▸ **Exercise prompt**: Repeat the entries below exactly. Drop the pictures.

▸ **Material provided**:
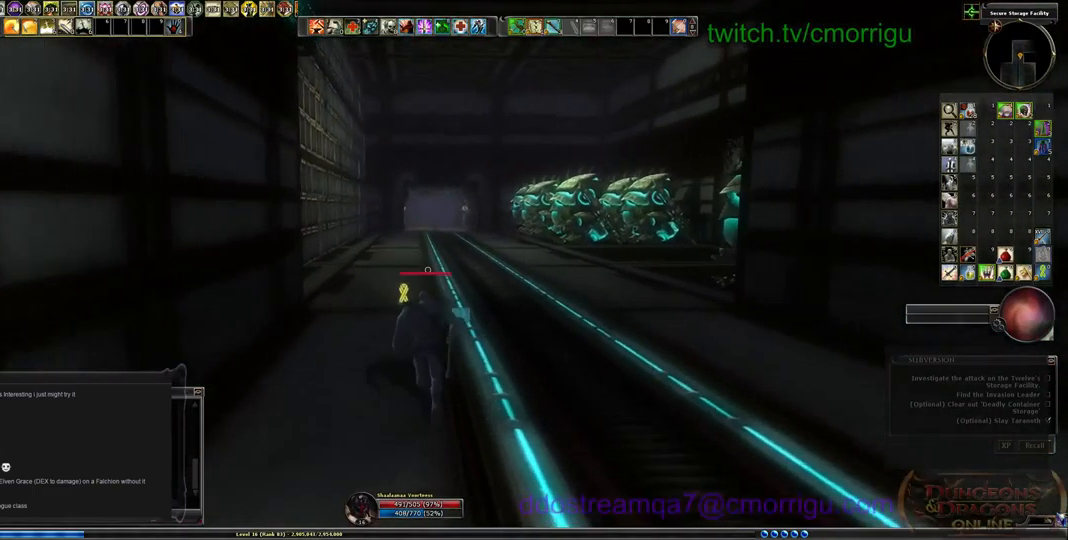
{"keys": ["w"], "events": []}
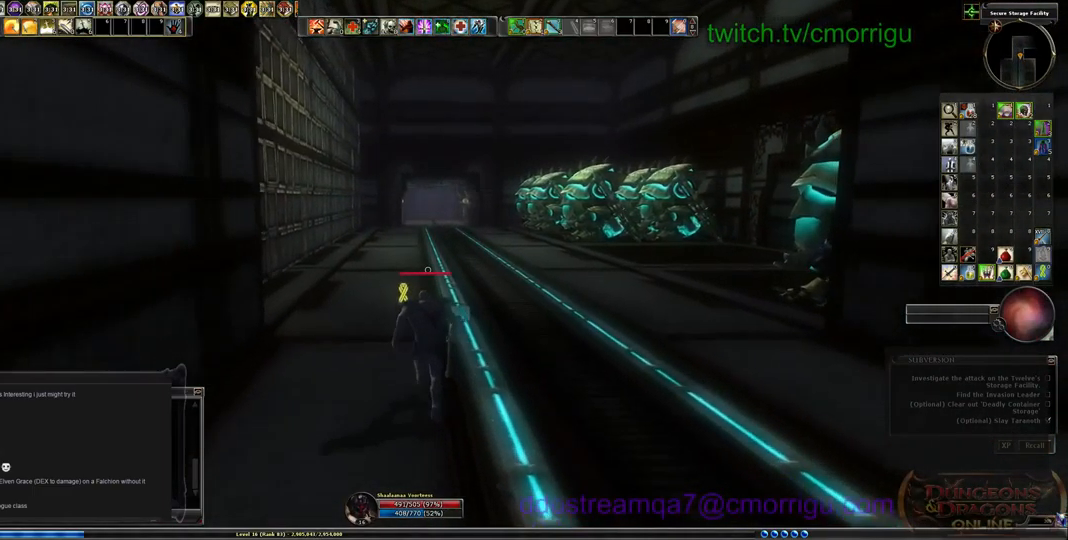
{"keys": ["w"], "events": []}
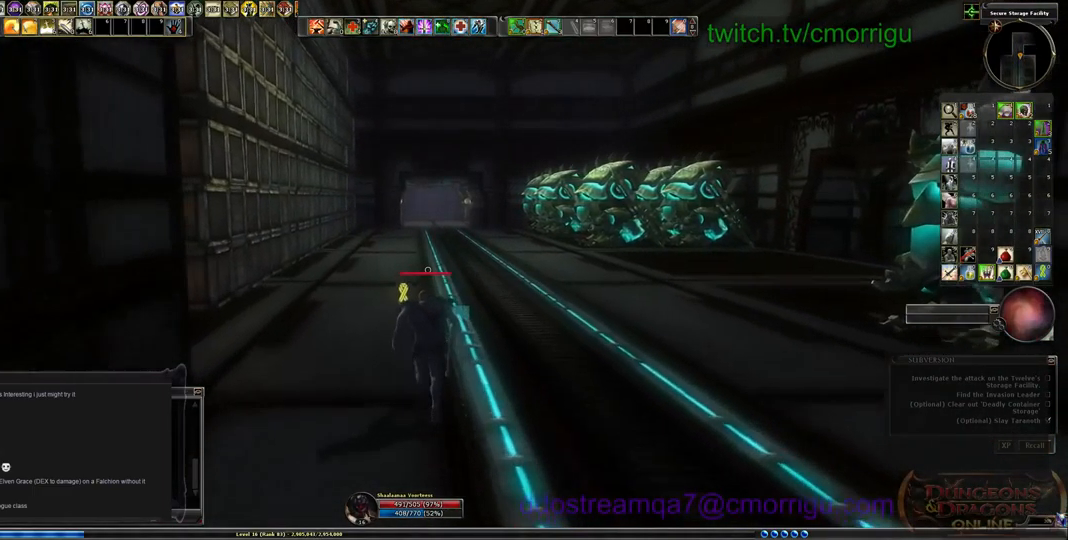
{"keys": ["w"], "events": []}
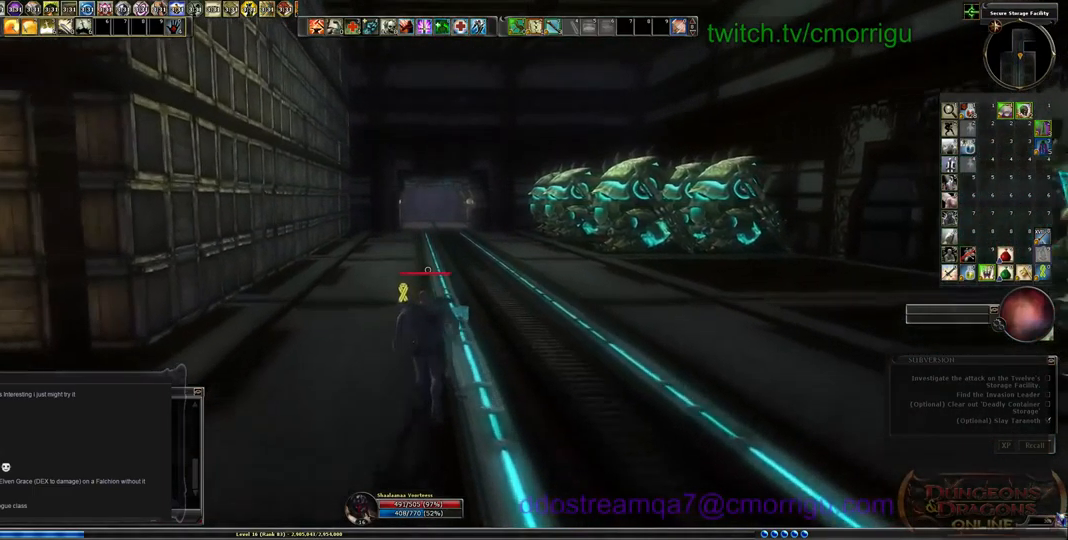
{"keys": ["w"], "events": []}
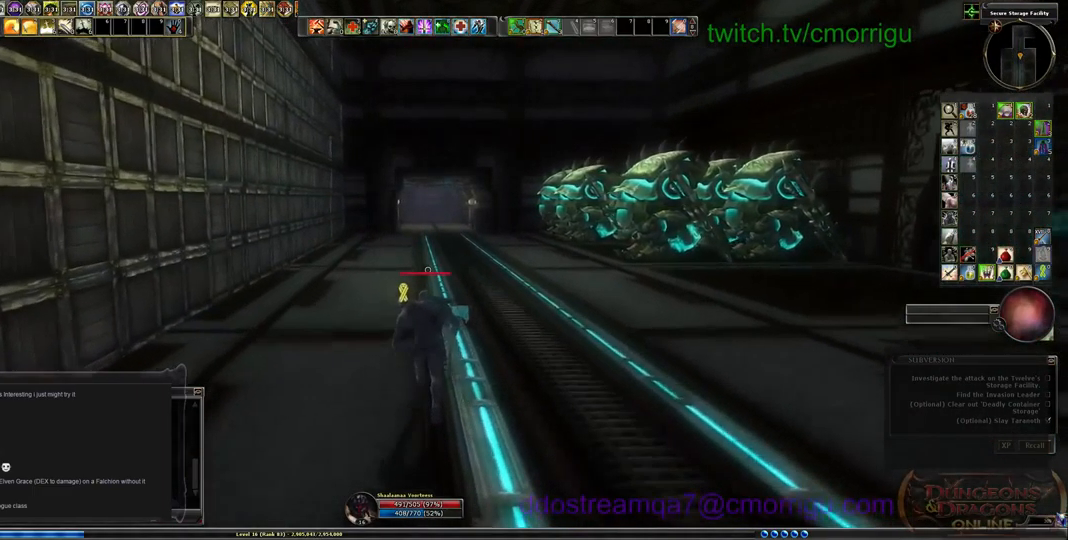
{"keys": ["w"], "events": []}
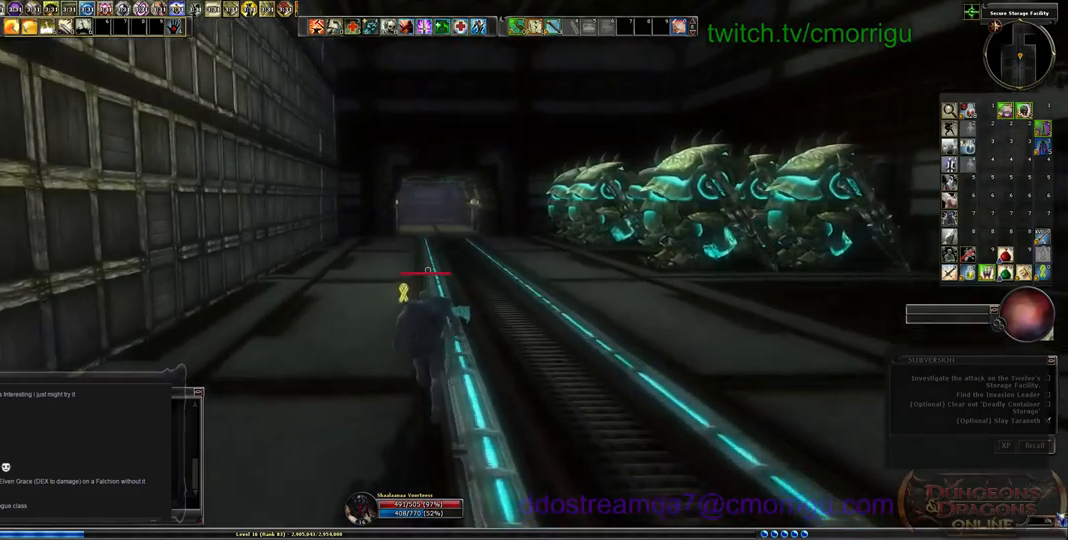
{"keys": ["w"], "events": []}
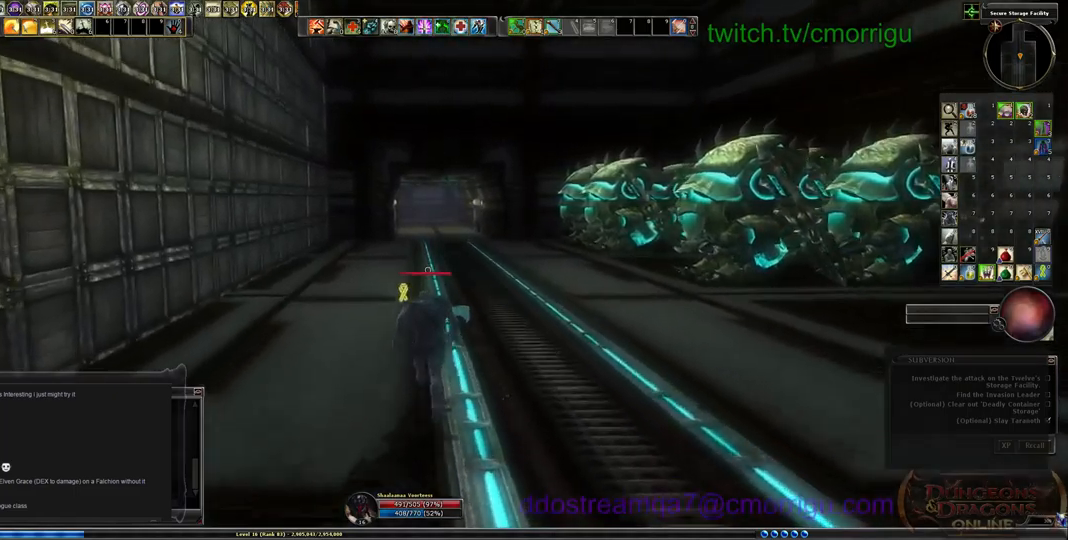
{"keys": ["w"], "events": []}
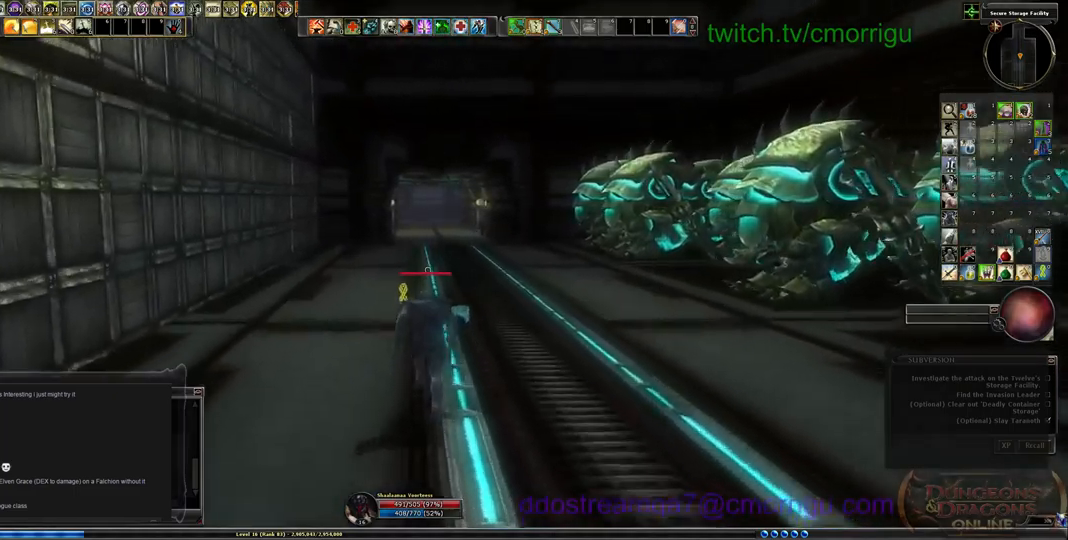
{"keys": ["w"], "events": []}
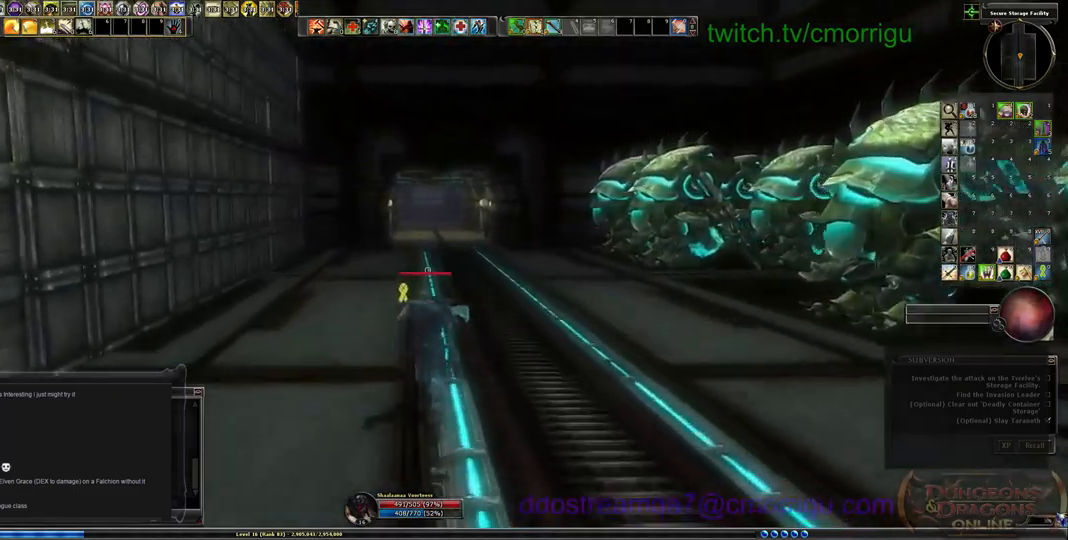
{"keys": ["w"], "events": []}
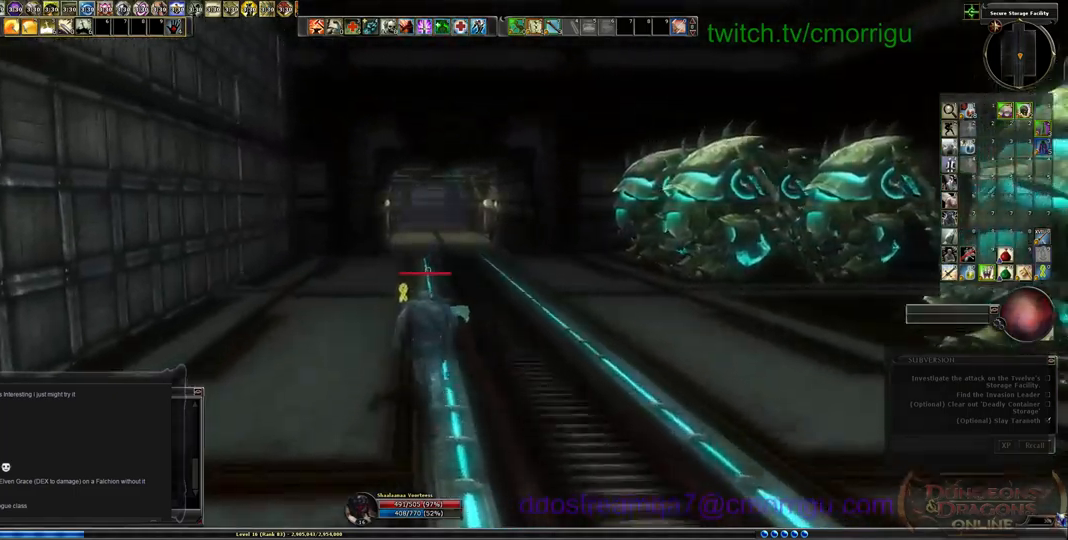
{"keys": ["w"], "events": []}
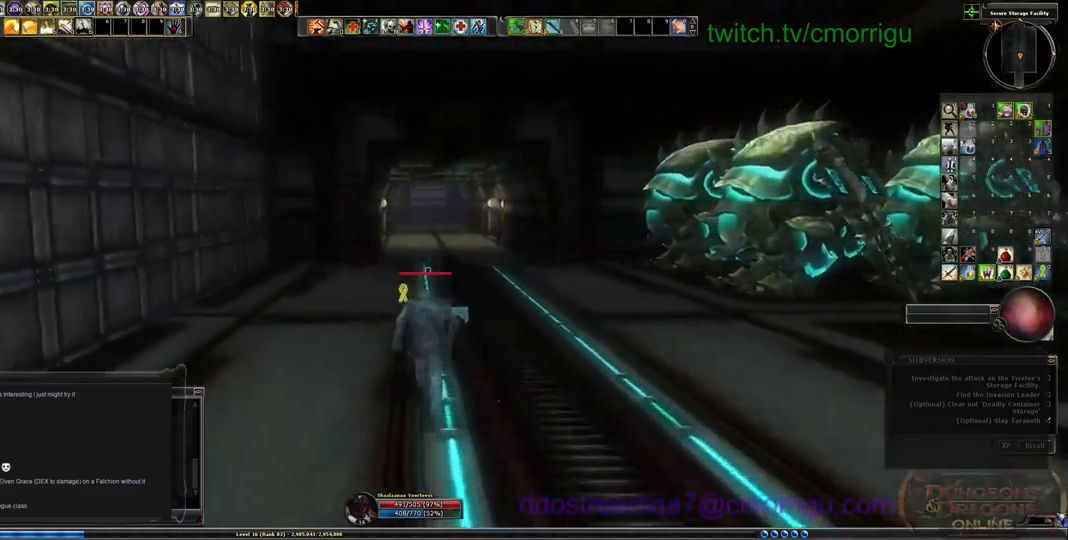
{"keys": ["w"], "events": []}
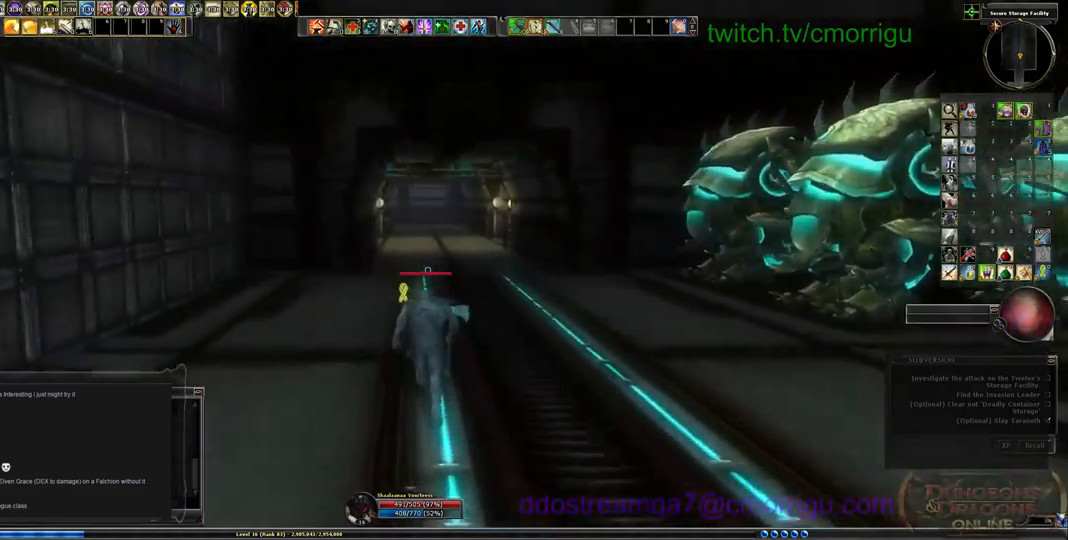
{"keys": ["w"], "events": []}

▸ **Response**:
{"keys": ["w"], "events": []}
{"keys": ["w"], "events": []}
{"keys": ["w"], "events": []}
{"keys": ["w"], "events": []}
{"keys": ["w"], "events": []}
{"keys": ["w"], "events": []}
{"keys": ["w"], "events": []}
{"keys": ["w"], "events": []}
{"keys": ["w"], "events": []}
{"keys": ["w"], "events": []}
{"keys": ["w"], "events": []}
{"keys": ["w"], "events": []}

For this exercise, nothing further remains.